Since 0 ≤ r < 6, the possible remainders are 0, 1, 2, 3, 4 and 5.

i.e., a can be 6q or 6q + 1 or 6q + 2, or 6q + 3, or 6q + 4, or 6q + 5, where q is the quotient. But, a is odd, so a cannot be equal to 6q, 6q + 2, 6q + 4, which are even numbers.

⇒ Any odd integer is of the form 6q + 1 or 6q + 3 or 6q + 5. **Proved. **

**3. An army contingent of 616 members is to march behind an army band of 32 members in a parade. The two groups are to march in the same number of columns. What is the maximum number of columns in which they can march? **

**Sol. **Total members in the army are 616 and 32.

616 is larger integer i.e., 616 > 32

Using Euclid’s division algorithm,

616 = 32 × 19 + 8 [where 32 is divisor, 8 is remainder]

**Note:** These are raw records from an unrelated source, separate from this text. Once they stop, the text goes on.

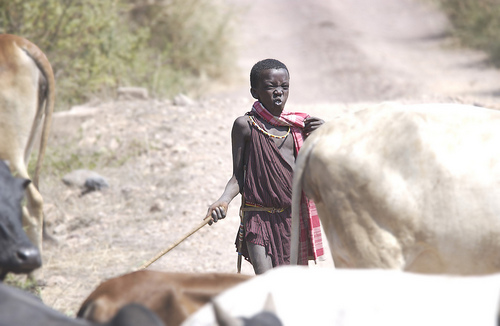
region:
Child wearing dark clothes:
[212, 46, 313, 267]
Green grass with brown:
[68, 16, 149, 93]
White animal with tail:
[285, 120, 495, 270]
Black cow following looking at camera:
[1, 140, 57, 283]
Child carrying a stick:
[142, 51, 312, 271]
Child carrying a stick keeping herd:
[146, 52, 330, 280]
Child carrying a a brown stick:
[145, 52, 341, 308]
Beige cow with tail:
[0, 22, 67, 222]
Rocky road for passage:
[290, 11, 472, 83]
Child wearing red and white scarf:
[141, 48, 324, 288]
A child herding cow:
[138, 53, 332, 292]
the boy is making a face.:
[248, 59, 291, 116]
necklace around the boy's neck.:
[248, 109, 295, 139]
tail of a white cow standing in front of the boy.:
[288, 138, 313, 266]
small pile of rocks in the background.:
[61, 167, 145, 202]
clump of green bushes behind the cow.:
[6, 0, 115, 99]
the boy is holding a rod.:
[137, 205, 214, 272]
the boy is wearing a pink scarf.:
[253, 103, 322, 260]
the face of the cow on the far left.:
[1, 175, 41, 277]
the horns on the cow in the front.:
[209, 300, 280, 325]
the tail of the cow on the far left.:
[20, 35, 53, 190]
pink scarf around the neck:
[241, 105, 328, 271]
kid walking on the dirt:
[200, 55, 336, 277]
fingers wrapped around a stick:
[128, 198, 231, 273]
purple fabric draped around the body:
[231, 116, 321, 264]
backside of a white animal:
[274, 107, 413, 284]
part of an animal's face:
[1, 163, 51, 283]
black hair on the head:
[246, 55, 289, 83]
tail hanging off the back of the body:
[275, 146, 317, 267]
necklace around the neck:
[243, 115, 296, 148]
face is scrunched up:
[258, 70, 291, 111]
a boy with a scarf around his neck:
[200, 60, 321, 276]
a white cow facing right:
[288, 98, 498, 275]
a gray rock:
[59, 168, 106, 188]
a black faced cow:
[3, 168, 41, 280]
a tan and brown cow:
[0, 30, 57, 258]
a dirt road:
[212, 1, 499, 113]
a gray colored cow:
[1, 280, 163, 325]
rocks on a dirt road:
[2, 83, 220, 315]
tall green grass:
[0, 0, 222, 107]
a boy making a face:
[203, 56, 320, 274]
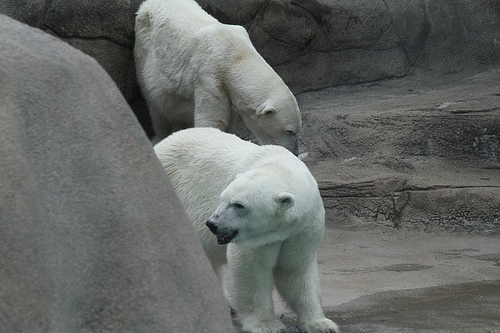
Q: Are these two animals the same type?
A: Yes, all the animals are bears.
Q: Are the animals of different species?
A: No, all the animals are bears.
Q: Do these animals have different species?
A: No, all the animals are bears.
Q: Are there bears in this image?
A: Yes, there is a bear.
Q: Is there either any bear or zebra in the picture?
A: Yes, there is a bear.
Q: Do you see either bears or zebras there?
A: Yes, there is a bear.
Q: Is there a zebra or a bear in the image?
A: Yes, there is a bear.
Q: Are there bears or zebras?
A: Yes, there is a bear.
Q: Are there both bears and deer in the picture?
A: No, there is a bear but no deer.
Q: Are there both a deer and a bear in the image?
A: No, there is a bear but no deer.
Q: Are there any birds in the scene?
A: No, there are no birds.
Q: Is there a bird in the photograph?
A: No, there are no birds.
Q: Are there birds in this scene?
A: No, there are no birds.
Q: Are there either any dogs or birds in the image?
A: No, there are no birds or dogs.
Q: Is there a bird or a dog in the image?
A: No, there are no birds or dogs.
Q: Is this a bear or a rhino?
A: This is a bear.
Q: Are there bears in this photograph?
A: Yes, there is a bear.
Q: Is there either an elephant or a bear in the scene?
A: Yes, there is a bear.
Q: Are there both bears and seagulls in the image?
A: No, there is a bear but no seagulls.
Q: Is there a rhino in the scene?
A: No, there are no rhinos.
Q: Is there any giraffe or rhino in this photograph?
A: No, there are no rhinos or giraffes.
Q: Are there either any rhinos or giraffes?
A: No, there are no rhinos or giraffes.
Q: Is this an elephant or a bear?
A: This is a bear.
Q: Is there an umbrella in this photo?
A: No, there are no umbrellas.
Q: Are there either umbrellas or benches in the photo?
A: No, there are no umbrellas or benches.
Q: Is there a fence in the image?
A: No, there are no fences.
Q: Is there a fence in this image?
A: No, there are no fences.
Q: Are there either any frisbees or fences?
A: No, there are no fences or frisbees.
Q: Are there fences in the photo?
A: No, there are no fences.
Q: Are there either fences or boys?
A: No, there are no fences or boys.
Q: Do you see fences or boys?
A: No, there are no fences or boys.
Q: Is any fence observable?
A: No, there are no fences.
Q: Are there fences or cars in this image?
A: No, there are no fences or cars.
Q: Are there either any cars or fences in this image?
A: No, there are no fences or cars.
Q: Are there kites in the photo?
A: No, there are no kites.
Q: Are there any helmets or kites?
A: No, there are no kites or helmets.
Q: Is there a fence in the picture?
A: No, there are no fences.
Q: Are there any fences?
A: No, there are no fences.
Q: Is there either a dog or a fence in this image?
A: No, there are no fences or dogs.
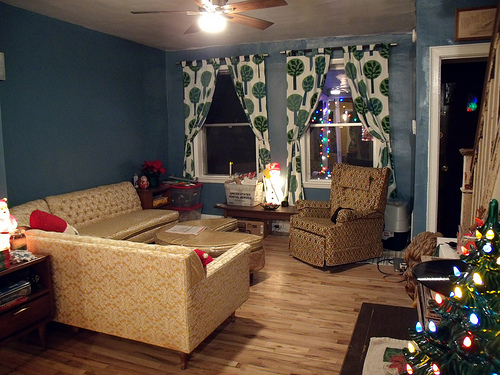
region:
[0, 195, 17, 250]
teddy bear santa figurine on table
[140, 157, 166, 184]
potted poinsetta plant on table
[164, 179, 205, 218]
two clear storage bins sitting in corner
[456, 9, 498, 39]
framed picture on wall atop doorway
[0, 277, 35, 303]
large book laying inside table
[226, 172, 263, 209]
postal bin sitting on table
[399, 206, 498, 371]
lighted christmas tree sitting in corner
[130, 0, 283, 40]
wooden ceiling fan attached to ceiling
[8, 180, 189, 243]
long tan leather couch sitting against wall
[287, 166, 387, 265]
armchair sitting in front of window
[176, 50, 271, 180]
Green and white curtains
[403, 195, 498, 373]
Lights on a ceramic Christmas tree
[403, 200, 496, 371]
A ceramic Christmas tree with lights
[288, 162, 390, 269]
A two-toned chair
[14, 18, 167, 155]
A blue wall in a living room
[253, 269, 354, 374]
A brown hardwood floor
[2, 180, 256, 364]
Couches in a living room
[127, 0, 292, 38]
A light and ceiling fan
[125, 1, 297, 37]
Brown blades on a ceiling fan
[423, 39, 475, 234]
White woodwork around a door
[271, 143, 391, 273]
chair next to a window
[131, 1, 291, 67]
ceiling fan with a light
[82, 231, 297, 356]
sofa in a living room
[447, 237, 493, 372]
christmas tree with lights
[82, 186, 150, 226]
sofa on a wall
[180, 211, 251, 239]
table next to a sofa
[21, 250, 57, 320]
table next to a sofa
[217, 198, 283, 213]
table next to window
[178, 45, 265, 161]
curtain on a window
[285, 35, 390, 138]
curtain on a window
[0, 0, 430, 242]
room with blue walls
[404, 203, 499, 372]
lights on ceramic tree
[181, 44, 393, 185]
two windows with curtains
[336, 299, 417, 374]
rug on wood floor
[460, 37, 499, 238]
railing on side of stairway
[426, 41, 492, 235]
white frame around open door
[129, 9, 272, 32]
glowing light of ceiling fan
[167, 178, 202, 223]
two containers with red covers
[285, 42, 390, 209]
white curtain with green trees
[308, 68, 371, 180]
light reflection on window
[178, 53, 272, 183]
Curtains on the window.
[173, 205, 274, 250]
Table in the center of room.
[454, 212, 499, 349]
Lights on the Christmas tree.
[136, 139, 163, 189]
A flower plant in the corner.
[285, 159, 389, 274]
A chair by the window.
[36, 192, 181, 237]
The sofa against the wall.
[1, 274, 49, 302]
Books under the table.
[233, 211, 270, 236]
A box under the table.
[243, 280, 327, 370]
The flooring is wooden.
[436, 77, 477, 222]
The door in the room.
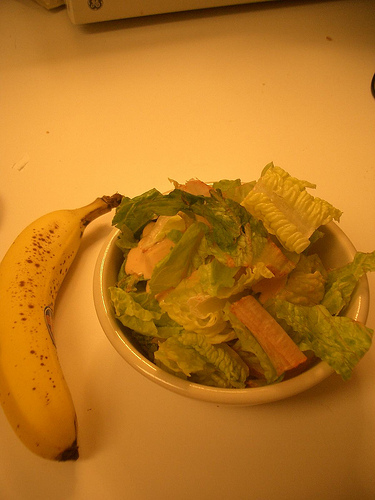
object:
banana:
[1, 193, 122, 463]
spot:
[30, 350, 38, 356]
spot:
[46, 228, 54, 235]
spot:
[27, 303, 35, 309]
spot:
[31, 385, 38, 393]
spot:
[35, 262, 41, 268]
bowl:
[94, 182, 370, 408]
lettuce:
[240, 166, 343, 254]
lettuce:
[275, 300, 374, 383]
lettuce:
[150, 223, 206, 298]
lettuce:
[111, 188, 211, 236]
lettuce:
[153, 337, 207, 377]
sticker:
[42, 307, 56, 350]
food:
[108, 163, 373, 387]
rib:
[255, 181, 313, 238]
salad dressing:
[125, 221, 178, 281]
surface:
[1, 27, 374, 163]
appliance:
[39, 0, 269, 27]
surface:
[0, 0, 374, 499]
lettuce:
[229, 295, 309, 374]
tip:
[100, 192, 127, 208]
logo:
[88, 1, 104, 11]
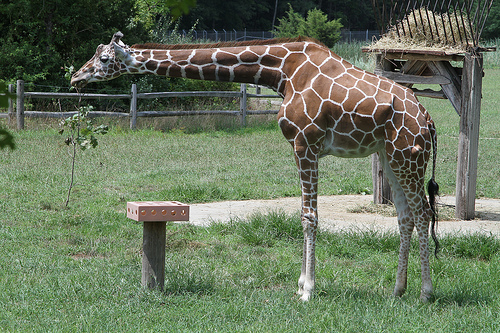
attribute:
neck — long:
[135, 38, 310, 95]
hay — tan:
[366, 6, 475, 70]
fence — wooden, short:
[0, 79, 283, 134]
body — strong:
[277, 52, 434, 158]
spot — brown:
[311, 71, 337, 103]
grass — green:
[1, 44, 500, 332]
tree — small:
[55, 61, 112, 210]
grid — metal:
[379, 0, 496, 53]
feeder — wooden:
[360, 1, 497, 223]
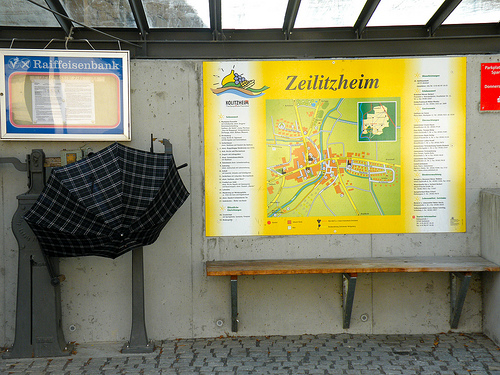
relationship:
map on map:
[259, 90, 411, 232] [202, 60, 473, 235]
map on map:
[259, 90, 404, 217] [259, 90, 411, 232]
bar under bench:
[449, 270, 476, 331] [206, 251, 494, 281]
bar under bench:
[337, 268, 357, 330] [206, 251, 494, 281]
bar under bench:
[227, 277, 239, 331] [206, 251, 494, 281]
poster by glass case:
[4, 55, 126, 137] [0, 47, 136, 144]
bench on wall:
[201, 173, 495, 281] [41, 54, 472, 281]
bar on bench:
[227, 277, 239, 331] [203, 255, 498, 274]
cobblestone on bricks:
[180, 352, 196, 362] [230, 348, 247, 357]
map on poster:
[210, 60, 471, 249] [4, 55, 126, 137]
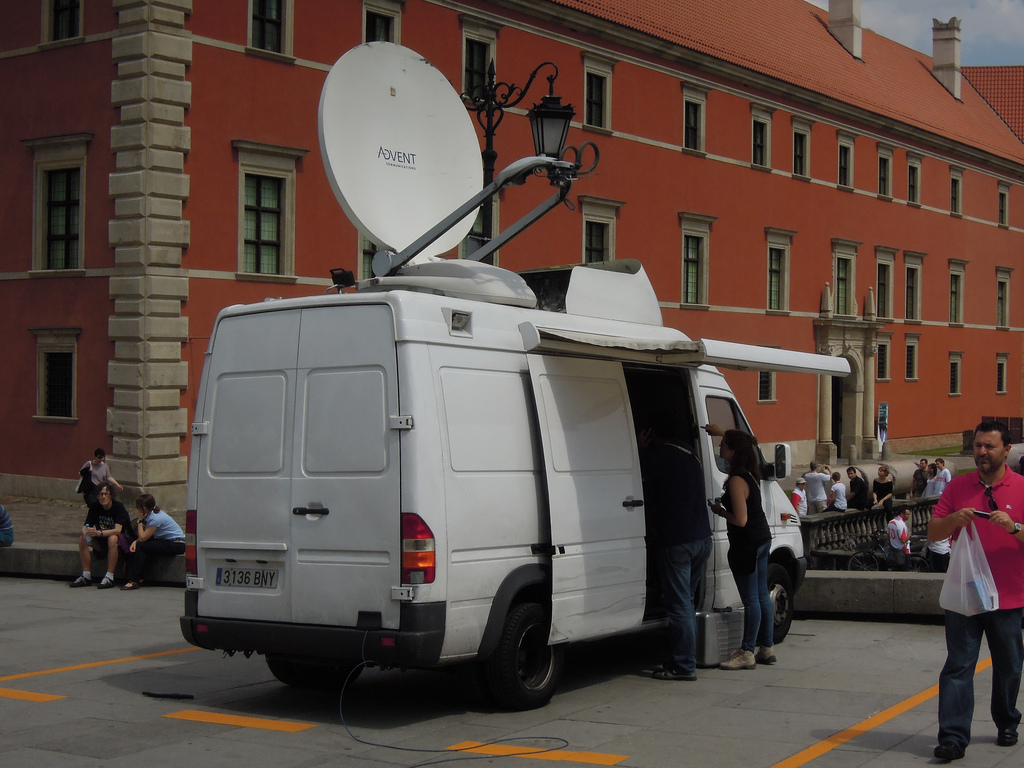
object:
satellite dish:
[318, 41, 483, 256]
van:
[184, 259, 850, 712]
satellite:
[318, 31, 512, 267]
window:
[586, 72, 602, 128]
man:
[928, 421, 1023, 758]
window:
[753, 119, 762, 165]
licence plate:
[216, 568, 279, 589]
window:
[684, 235, 700, 304]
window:
[685, 100, 698, 151]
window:
[246, 173, 282, 273]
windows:
[769, 248, 778, 309]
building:
[0, 0, 1024, 585]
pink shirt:
[933, 468, 1024, 610]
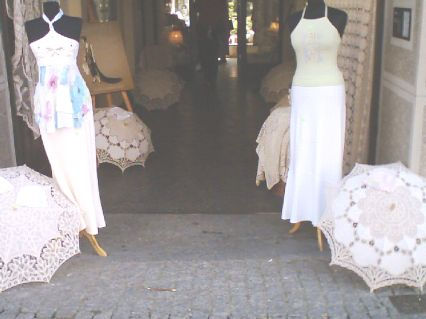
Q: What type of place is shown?
A: It is a store.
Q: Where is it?
A: This is at the store.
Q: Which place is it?
A: It is a store.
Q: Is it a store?
A: Yes, it is a store.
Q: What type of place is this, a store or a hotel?
A: It is a store.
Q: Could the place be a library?
A: No, it is a store.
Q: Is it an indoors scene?
A: Yes, it is indoors.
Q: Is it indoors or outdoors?
A: It is indoors.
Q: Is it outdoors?
A: No, it is indoors.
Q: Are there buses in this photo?
A: No, there are no buses.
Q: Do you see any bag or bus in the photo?
A: No, there are no buses or bags.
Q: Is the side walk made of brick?
A: Yes, the side walk is made of brick.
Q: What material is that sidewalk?
A: The sidewalk is made of brick.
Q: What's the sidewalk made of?
A: The sidewalk is made of brick.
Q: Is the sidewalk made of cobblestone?
A: No, the sidewalk is made of brick.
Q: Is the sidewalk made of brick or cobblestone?
A: The sidewalk is made of brick.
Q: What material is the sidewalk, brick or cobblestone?
A: The sidewalk is made of brick.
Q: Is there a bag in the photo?
A: No, there are no bags.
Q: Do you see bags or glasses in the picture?
A: No, there are no bags or glasses.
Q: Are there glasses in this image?
A: No, there are no glasses.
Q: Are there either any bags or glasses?
A: No, there are no glasses or bags.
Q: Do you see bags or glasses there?
A: No, there are no glasses or bags.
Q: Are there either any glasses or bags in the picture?
A: No, there are no glasses or bags.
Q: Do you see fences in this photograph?
A: No, there are no fences.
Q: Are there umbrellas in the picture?
A: Yes, there is an umbrella.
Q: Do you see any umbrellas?
A: Yes, there is an umbrella.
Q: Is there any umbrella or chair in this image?
A: Yes, there is an umbrella.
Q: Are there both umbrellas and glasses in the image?
A: No, there is an umbrella but no glasses.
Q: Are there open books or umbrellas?
A: Yes, there is an open umbrella.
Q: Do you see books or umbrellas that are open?
A: Yes, the umbrella is open.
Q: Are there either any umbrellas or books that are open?
A: Yes, the umbrella is open.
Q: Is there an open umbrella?
A: Yes, there is an open umbrella.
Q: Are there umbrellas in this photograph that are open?
A: Yes, there is an umbrella that is open.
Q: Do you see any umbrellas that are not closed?
A: Yes, there is a open umbrella.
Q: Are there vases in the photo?
A: No, there are no vases.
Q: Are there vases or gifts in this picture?
A: No, there are no vases or gifts.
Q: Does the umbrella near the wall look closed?
A: No, the umbrella is open.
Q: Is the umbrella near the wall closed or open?
A: The umbrella is open.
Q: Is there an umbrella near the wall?
A: Yes, there is an umbrella near the wall.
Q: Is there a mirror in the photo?
A: No, there are no mirrors.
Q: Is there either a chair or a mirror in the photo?
A: No, there are no mirrors or chairs.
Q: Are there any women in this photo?
A: Yes, there is a woman.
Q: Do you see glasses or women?
A: Yes, there is a woman.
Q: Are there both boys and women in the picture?
A: No, there is a woman but no boys.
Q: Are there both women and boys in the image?
A: No, there is a woman but no boys.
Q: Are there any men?
A: No, there are no men.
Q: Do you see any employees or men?
A: No, there are no men or employees.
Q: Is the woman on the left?
A: Yes, the woman is on the left of the image.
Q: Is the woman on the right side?
A: No, the woman is on the left of the image.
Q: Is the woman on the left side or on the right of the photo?
A: The woman is on the left of the image.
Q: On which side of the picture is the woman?
A: The woman is on the left of the image.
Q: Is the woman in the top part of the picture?
A: Yes, the woman is in the top of the image.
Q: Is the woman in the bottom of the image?
A: No, the woman is in the top of the image.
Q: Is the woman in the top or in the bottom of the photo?
A: The woman is in the top of the image.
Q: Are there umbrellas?
A: Yes, there is an umbrella.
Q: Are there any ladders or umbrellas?
A: Yes, there is an umbrella.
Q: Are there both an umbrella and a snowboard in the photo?
A: No, there is an umbrella but no snowboards.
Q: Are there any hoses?
A: No, there are no hoses.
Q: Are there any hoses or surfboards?
A: No, there are no hoses or surfboards.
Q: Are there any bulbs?
A: No, there are no bulbs.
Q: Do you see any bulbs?
A: No, there are no bulbs.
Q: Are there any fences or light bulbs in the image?
A: No, there are no light bulbs or fences.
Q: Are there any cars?
A: No, there are no cars.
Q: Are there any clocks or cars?
A: No, there are no cars or clocks.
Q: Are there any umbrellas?
A: Yes, there is an umbrella.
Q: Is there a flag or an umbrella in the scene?
A: Yes, there is an umbrella.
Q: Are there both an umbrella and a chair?
A: No, there is an umbrella but no chairs.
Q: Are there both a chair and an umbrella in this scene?
A: No, there is an umbrella but no chairs.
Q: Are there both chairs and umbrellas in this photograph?
A: No, there is an umbrella but no chairs.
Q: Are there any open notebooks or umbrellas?
A: Yes, there is an open umbrella.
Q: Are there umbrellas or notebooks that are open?
A: Yes, the umbrella is open.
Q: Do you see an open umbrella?
A: Yes, there is an open umbrella.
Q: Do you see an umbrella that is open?
A: Yes, there is an umbrella that is open.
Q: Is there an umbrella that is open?
A: Yes, there is an umbrella that is open.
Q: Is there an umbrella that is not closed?
A: Yes, there is a open umbrella.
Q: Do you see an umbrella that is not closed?
A: Yes, there is a open umbrella.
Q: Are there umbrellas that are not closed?
A: Yes, there is a open umbrella.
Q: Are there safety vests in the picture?
A: No, there are no safety vests.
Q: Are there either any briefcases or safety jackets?
A: No, there are no safety jackets or briefcases.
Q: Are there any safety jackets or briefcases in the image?
A: No, there are no safety jackets or briefcases.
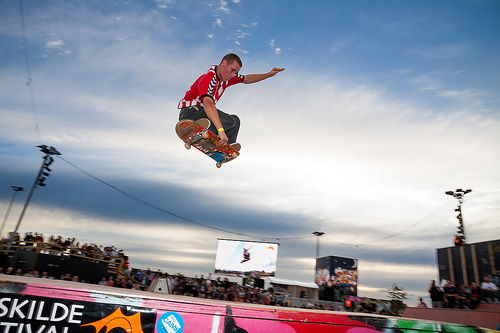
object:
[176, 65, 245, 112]
shirt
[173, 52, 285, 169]
skateboarder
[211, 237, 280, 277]
screen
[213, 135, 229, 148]
hand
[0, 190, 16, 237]
pole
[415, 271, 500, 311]
crowd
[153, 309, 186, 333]
advertisement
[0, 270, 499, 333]
wall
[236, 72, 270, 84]
arm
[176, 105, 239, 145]
pants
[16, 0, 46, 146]
wire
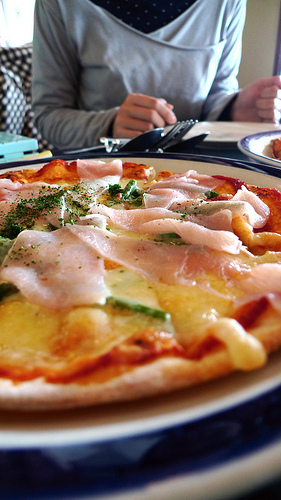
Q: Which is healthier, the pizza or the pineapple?
A: The pineapple is healthier than the pizza.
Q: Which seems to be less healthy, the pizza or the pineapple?
A: The pizza is less healthy than the pineapple.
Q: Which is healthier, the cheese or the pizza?
A: The cheese is healthier than the pizza.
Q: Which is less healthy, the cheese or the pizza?
A: The pizza is less healthy than the cheese.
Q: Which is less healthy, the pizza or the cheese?
A: The pizza is less healthy than the cheese.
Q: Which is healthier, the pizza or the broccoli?
A: The broccoli is healthier than the pizza.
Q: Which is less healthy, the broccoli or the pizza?
A: The pizza is less healthy than the broccoli.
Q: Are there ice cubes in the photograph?
A: No, there are no ice cubes.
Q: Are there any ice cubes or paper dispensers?
A: No, there are no ice cubes or paper dispensers.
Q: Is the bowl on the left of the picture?
A: No, the bowl is on the right of the image.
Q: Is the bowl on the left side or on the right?
A: The bowl is on the right of the image.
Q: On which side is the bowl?
A: The bowl is on the right of the image.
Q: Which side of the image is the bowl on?
A: The bowl is on the right of the image.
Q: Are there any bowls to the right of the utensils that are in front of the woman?
A: Yes, there is a bowl to the right of the utensils.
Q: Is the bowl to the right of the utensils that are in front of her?
A: Yes, the bowl is to the right of the utensils.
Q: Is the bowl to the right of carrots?
A: No, the bowl is to the right of the utensils.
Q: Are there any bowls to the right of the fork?
A: Yes, there is a bowl to the right of the fork.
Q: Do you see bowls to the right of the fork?
A: Yes, there is a bowl to the right of the fork.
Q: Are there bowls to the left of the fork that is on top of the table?
A: No, the bowl is to the right of the fork.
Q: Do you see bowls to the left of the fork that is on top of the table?
A: No, the bowl is to the right of the fork.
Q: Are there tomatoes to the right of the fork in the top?
A: No, there is a bowl to the right of the fork.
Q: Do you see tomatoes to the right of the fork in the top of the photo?
A: No, there is a bowl to the right of the fork.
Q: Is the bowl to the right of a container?
A: No, the bowl is to the right of the fork.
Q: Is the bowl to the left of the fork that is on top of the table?
A: No, the bowl is to the right of the fork.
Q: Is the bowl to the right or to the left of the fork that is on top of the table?
A: The bowl is to the right of the fork.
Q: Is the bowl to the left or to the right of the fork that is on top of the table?
A: The bowl is to the right of the fork.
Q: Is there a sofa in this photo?
A: Yes, there is a sofa.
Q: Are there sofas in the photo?
A: Yes, there is a sofa.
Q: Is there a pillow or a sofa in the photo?
A: Yes, there is a sofa.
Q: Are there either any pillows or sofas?
A: Yes, there is a sofa.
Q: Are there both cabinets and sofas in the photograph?
A: No, there is a sofa but no cabinets.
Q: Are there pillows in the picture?
A: No, there are no pillows.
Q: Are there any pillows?
A: No, there are no pillows.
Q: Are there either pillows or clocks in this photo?
A: No, there are no pillows or clocks.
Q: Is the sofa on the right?
A: No, the sofa is on the left of the image.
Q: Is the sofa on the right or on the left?
A: The sofa is on the left of the image.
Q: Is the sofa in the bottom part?
A: No, the sofa is in the top of the image.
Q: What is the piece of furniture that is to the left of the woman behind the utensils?
A: The piece of furniture is a sofa.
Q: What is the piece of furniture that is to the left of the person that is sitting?
A: The piece of furniture is a sofa.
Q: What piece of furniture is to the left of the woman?
A: The piece of furniture is a sofa.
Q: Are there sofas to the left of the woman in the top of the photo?
A: Yes, there is a sofa to the left of the woman.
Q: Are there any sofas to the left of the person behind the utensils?
A: Yes, there is a sofa to the left of the woman.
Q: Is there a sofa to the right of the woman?
A: No, the sofa is to the left of the woman.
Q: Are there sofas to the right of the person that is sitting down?
A: No, the sofa is to the left of the woman.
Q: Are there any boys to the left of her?
A: No, there is a sofa to the left of the woman.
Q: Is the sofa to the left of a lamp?
A: No, the sofa is to the left of the woman.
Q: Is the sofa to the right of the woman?
A: No, the sofa is to the left of the woman.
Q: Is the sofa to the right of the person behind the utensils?
A: No, the sofa is to the left of the woman.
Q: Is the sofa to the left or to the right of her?
A: The sofa is to the left of the woman.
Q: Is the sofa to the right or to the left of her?
A: The sofa is to the left of the woman.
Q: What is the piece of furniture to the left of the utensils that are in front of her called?
A: The piece of furniture is a sofa.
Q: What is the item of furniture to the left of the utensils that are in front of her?
A: The piece of furniture is a sofa.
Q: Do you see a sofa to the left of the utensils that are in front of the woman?
A: Yes, there is a sofa to the left of the utensils.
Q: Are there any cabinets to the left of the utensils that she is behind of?
A: No, there is a sofa to the left of the utensils.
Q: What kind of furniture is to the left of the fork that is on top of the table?
A: The piece of furniture is a sofa.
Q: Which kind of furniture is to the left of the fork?
A: The piece of furniture is a sofa.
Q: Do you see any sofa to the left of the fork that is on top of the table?
A: Yes, there is a sofa to the left of the fork.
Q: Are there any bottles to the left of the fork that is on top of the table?
A: No, there is a sofa to the left of the fork.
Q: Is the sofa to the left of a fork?
A: Yes, the sofa is to the left of a fork.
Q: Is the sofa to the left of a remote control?
A: No, the sofa is to the left of a fork.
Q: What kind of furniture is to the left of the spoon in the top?
A: The piece of furniture is a sofa.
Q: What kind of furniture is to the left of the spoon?
A: The piece of furniture is a sofa.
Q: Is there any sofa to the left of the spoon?
A: Yes, there is a sofa to the left of the spoon.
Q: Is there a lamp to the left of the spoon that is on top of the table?
A: No, there is a sofa to the left of the spoon.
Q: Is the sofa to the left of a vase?
A: No, the sofa is to the left of the spoon.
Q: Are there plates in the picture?
A: Yes, there is a plate.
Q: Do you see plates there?
A: Yes, there is a plate.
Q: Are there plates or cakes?
A: Yes, there is a plate.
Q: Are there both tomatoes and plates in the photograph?
A: No, there is a plate but no tomatoes.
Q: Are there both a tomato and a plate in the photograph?
A: No, there is a plate but no tomatoes.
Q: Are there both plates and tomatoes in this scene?
A: No, there is a plate but no tomatoes.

Since, remainder 8 ≠ 0, by applying Euclid’s division algorithm, we get

32 = 8 × 4 + 0

The remainder is zero,

**4. **Use Euclid’s division lemma to show that the square of any positive integer is either of the form 3m or 3m + 1 for some integer m.

**Sol.
**Let x be any
positive integer, then it is of the form 3q, 3q + 1 or 3q + 2.

If x = 3q

⇒ (x)^{2} =
(3q)^{2} [Squaring both
sides]

⇒ x^{2} = 9q^{2} = 3(3q^{2}) = 3m, where m = 3q^{2 }

Hence, x^{2} = 3m …(i)

If x = 3q + 1

⇒ x^{2} =
(3q + 1)^{2} [Squaring
both sides]

⇒ x^{2} = 9q^{2} + 1 + 2 × 3q × 1

⇒ x^{2} =
3(3q^{2} + 2q) + 1 = 3m + 1,

where m = 3q^{2} + 2q

⇒ x^{2} = 3m + 1 …(ii)

If x = 3q + 2

⇒ x^{2} =
(3q + 2)^{2} = 9q^{2} + 4 + 12q

= 3(3q^{2} + 4q +1) + 1 = 3m + 1; where m =
3q^{2} + 4q + 1

⇒ x2 = 3m + 1 …(iii)

From (i) , (ii), and (iii), we get

x2 = 3m, 3m + 1

∴ Square of any positive integer is either of the form 3m or 3m + 1 for some integer m.
**Proved. **

**5. **Use Euclid’s division lemma to show that the cube
of any positive integer is of the form 9m, 9m + 1 or 9m + 8.

**Sol.
**Let a be any
positive integer, then it is of the form 3q, 3q + 1 or 3q + 2.

If a = 3q,

Then a^{3} = 27q^{3} [Cubing both sides]

⇒ a^{3} = 9
× 3q^{3} = 9m …(i)

where, m = 3q^{3}

If a = (3q + 1)

⇒ a^{3} =
(3q + 1)^{3} [Cubing
both sides]

(a +
b)^{3} = a^{3} + b^{3} + 3a^{2}b + 3b^{2}a

⇒ a^{3}
= (3q)^{3 }+ (1)^{3}
+ 3 × (3q)^{2} × 1 + 3
× 1 × 3q

⇒ a^{3}
= 27q^{3} + 1 + 27q^{2} + 9q

⇒ a^{3}
= 27q^{3} + 27q^{2} + 9q + 1

⇒ a^{3}
= 9(3q^{3} + 3q^{2} + q) + 1

⇒ a^{3}
= 9m + 1 …(ii)

where, m = 3q^{3} + 3q^{2} + q

If a = 3q + 2

⇒ a^{3}
= (3q + 2)^{3} [Cubing
both sides]

⇒ a^{3}
= (3q)^{3} + (2)^{3}
+ 3 × (3q)^{2} × 2 + 3
× (2)^{2} × 3q

⇒ a^{3}
= 27q^{3} + 8 + 54q^{2} + 36q

⇒ a^{3}
= 27q^{3} + 54q^{2} + 36q + 8

⇒ a3
= 9(3q^{3} + 6q^{2} + 4q) + 8

⇒ a^{3}
= 9m + 8 …(iii)

where, m = 3q^{3} + 6q^{2} + 4q

Hence,
from (i), (ii) and (iii) we can say that the cube of any integer is of the form 9m, 9m + 1 or 9m + 8.